#### Exercise 1
In the reply on vector shifts, write out everything from "Mon Feb 17 12:23:15" down to "Everything else LGTM.".
#### Exercise 2
Answer these from the reply on vector shifts, one per line:
(a) Which instruction does the reply say is missing entirely for 8-bit shifts?
(b) Since which instruction set has "psllw" existed?
(c) What does the writer intend to improve tomorrow?

#### Given text
[PATCH] X86: sink splat-shuffle into block doing a shift.

Mon Feb 17 12:23:15 PST 2014

> This function answers the question: are vector shifts expensive? AFAIK 8bit shifts are expensive, so I don’t understand why there is a different handling for 8bit and 16bit shifts.  Everything else LGTM.

Ah, it should be answering a slightly different question so the
documentation is clearly iffy.

What it should be answering is: are vector shifts with a fully general
RHS more expensive than ones where each element is shifted by the same
amount.

For 8-bit shifts, it doesn't matter because there are no vector 8-bit
shifts (no "psllb" at all): something horrific will be generated
whatever you do. My reasoning there is that it's probably best not to
put a shuffle into the mix as well.

For 16-bit shifts, if the RHS is a duplicated scalar we can use
"psllw" (or equivalent right-shifts), which treats the right-hand
%xmmN as a 64-bit int and has existed since SSE2. If it's not, you end
up doing nasty things (vpmovzxwd/vpsllvd/"trunc" if you've got AVX2,
far worse if not).

I'll definitely try to improve the doxygen comment (& possibly
function name) tomorrow.

Cheers.

Tim.

#### Input data
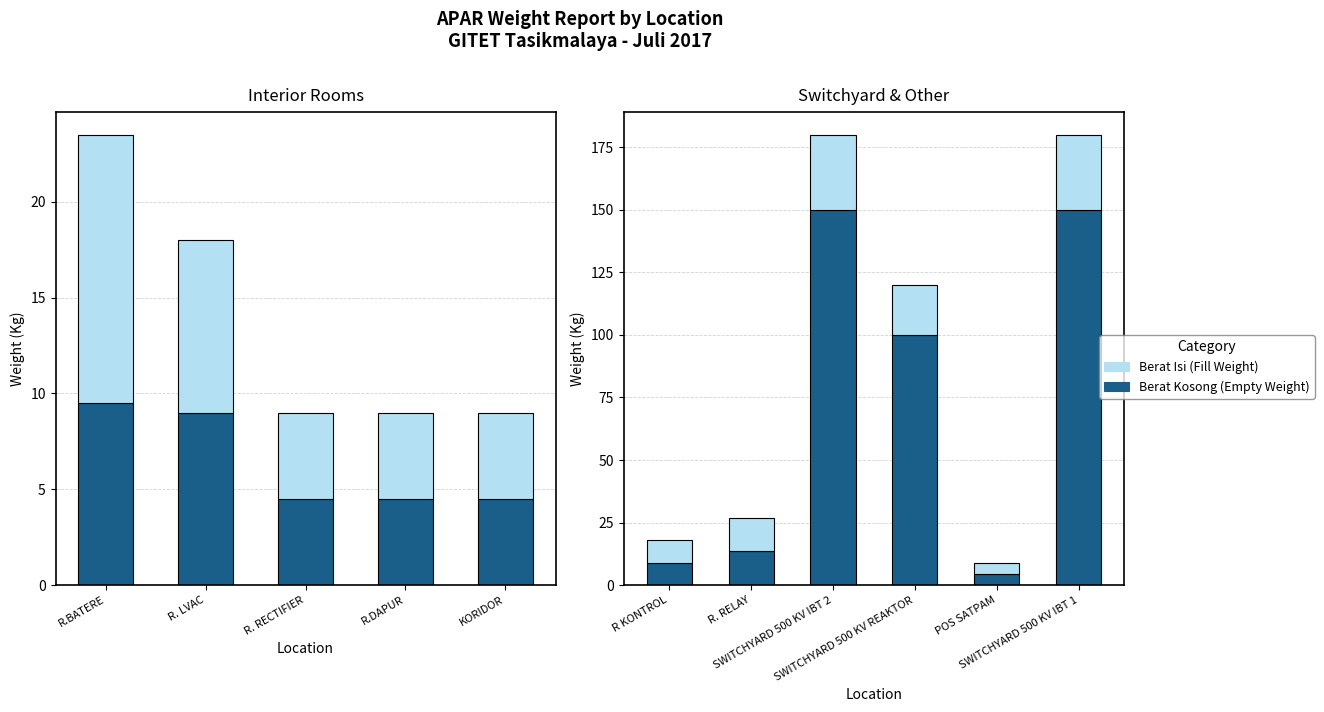

Is it true that Berat Kosong (Empty Weight) equals 4.9 at R. RELAY?

False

#### Expected output 1
Mon Feb 17 12:23:15 PST 2014

> This function answers the question: are vector shifts expensive? AFAIK 8bit shifts are expensive, so I don’t understand why there is a different handling for 8bit and 16bit shifts.  Everything else LGTM.

#### Expected output 2
(a) "psllb"
(b) SSE2
(c) The doxygen comment, and possibly the function name